This wonderful article was lovingly created by Hugo, a 2021 Rozelle Darkroom Intern
In today’s article, I discuss the history of the infamous photographer Vivian Maier and the important role she plays in the history of photography. Vivian Maier is undoubtedly one of the most alluring film photographers in history, not only in terms of her approach to the art of photography but also in her ability to capture decisive moments.
Vivian Dorothy Maier was an American street photographer whose work was not discovered until after her death in 2009. She was born in the Bronx borough of New York City, US to a French Mother and Austrian Father. Although born in the US, it was in France that Maier spent the majority of her youth. In 1951, Maier returned to the US where she took up work as a nanny and caregiver for the rest of her adult life.
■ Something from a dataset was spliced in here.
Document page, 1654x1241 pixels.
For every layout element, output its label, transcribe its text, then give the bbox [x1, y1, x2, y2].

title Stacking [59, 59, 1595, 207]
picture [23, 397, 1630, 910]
In her leisure, however, Maier had begun to venture into the world of film photography. She consistently took photographs, encapsulating the world around her, she would ultimately leave behind over 100,000 negatives, most of which were shot in Chicago and New York City.
She also indulged in her passion for documenting the world around her with homemade films, recordings, and collections, assembling one of the most intriguing insights into American life of the second half of the twentieth century. Vivian Maier was an intensely private and guarded person, carrying with her a sense of mystery. It was these characteristics that aided her in her street photography, always remaining from the public eye so she could genuinely capture rare and candid moments of day-to-day life.
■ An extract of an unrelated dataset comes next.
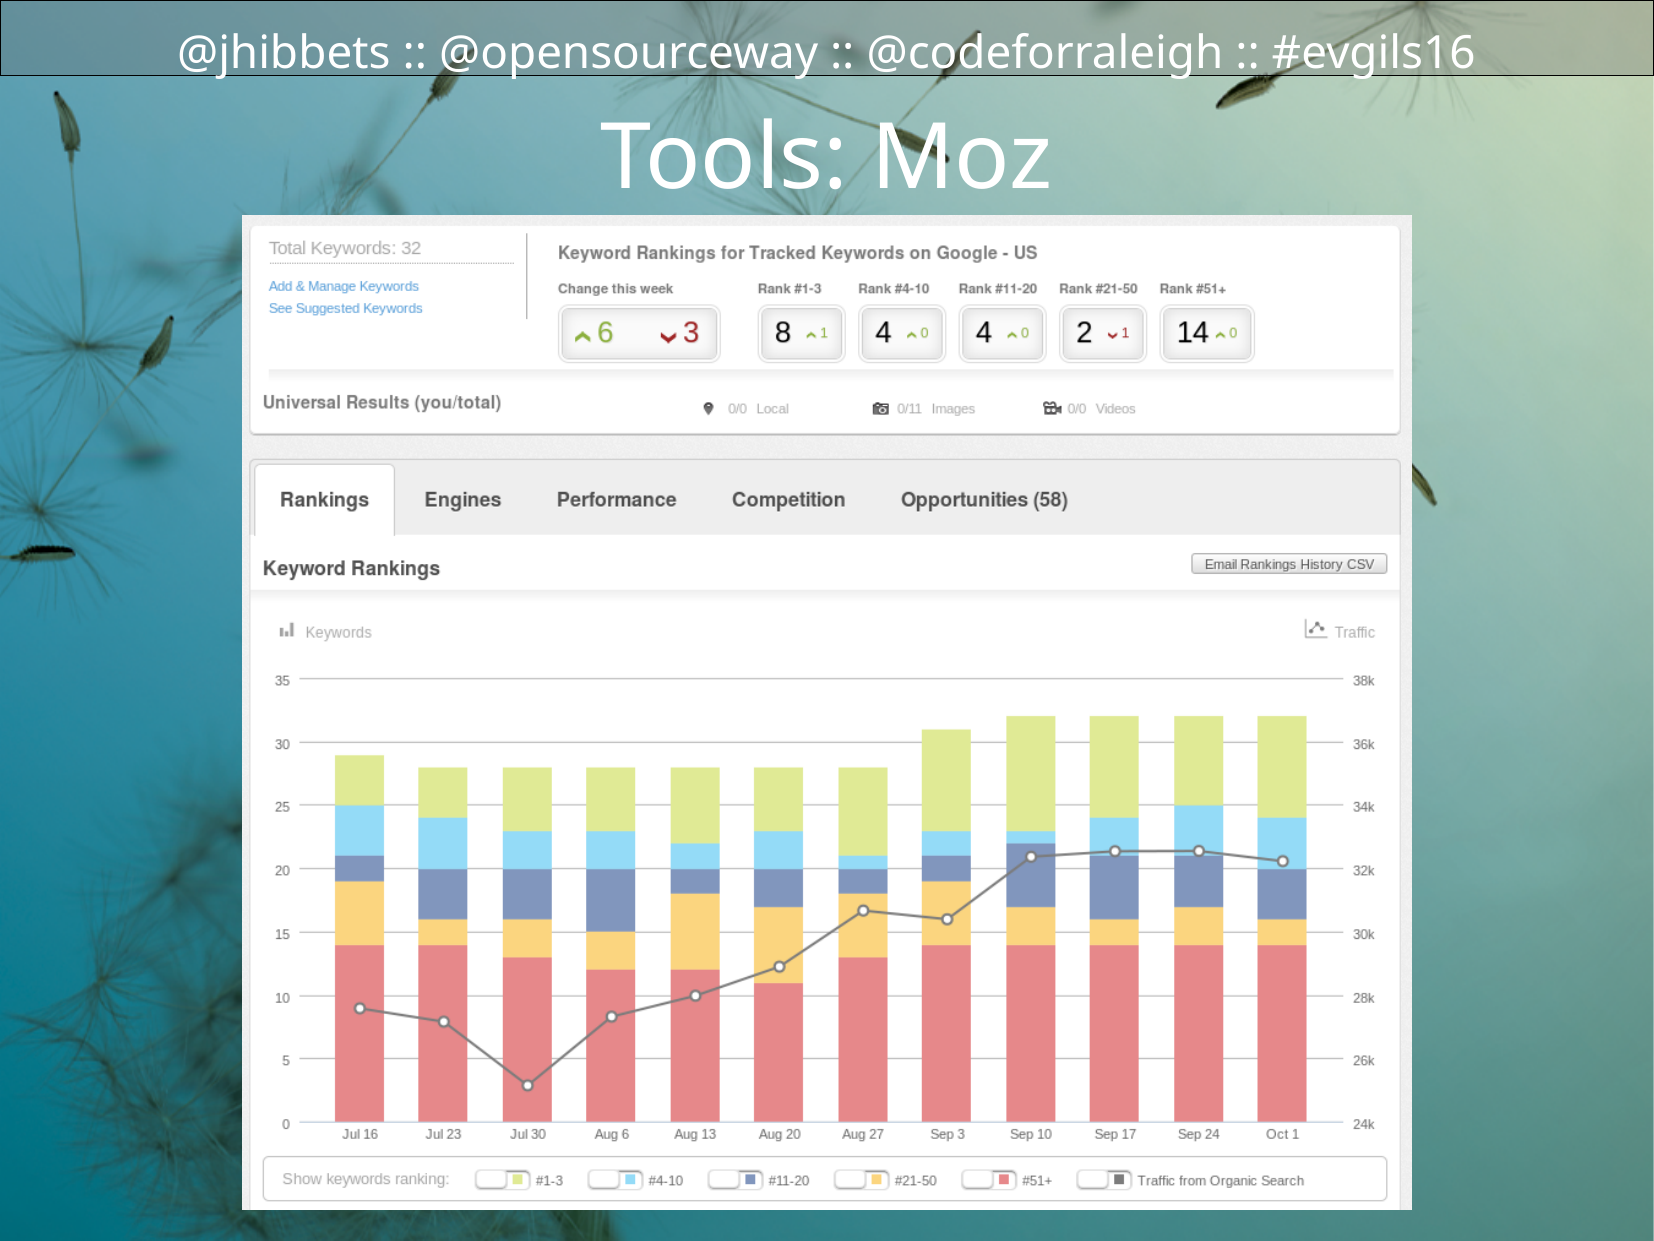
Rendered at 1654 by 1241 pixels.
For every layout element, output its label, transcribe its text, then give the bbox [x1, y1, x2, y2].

It was not until 2007 (two years before her death) that Maier’s large body of work was discovered. Her photographs were uncovered at a local thrift auction house on Chicago’s Northwest Side by the man – John Maloof. From there, her photographs would unknowingly impact the world and change the life of the man who brought her work to the public eye.
Over the course of her career, Maier used numerous SLR cameras, including a Rolleiflex 3.5T, Rolleiflex 3.5F, Rolleiflex 2.8C, Rolleiflex Automat and several others. She also later used a Leica IIIc, an Ihagee Exakta, a Zeiss Contarex and various other SLR cameras.
With the growing popularity of film photography, these cameras are still available to live out your Vivian Maier fantasies if you are lucky enough to find one!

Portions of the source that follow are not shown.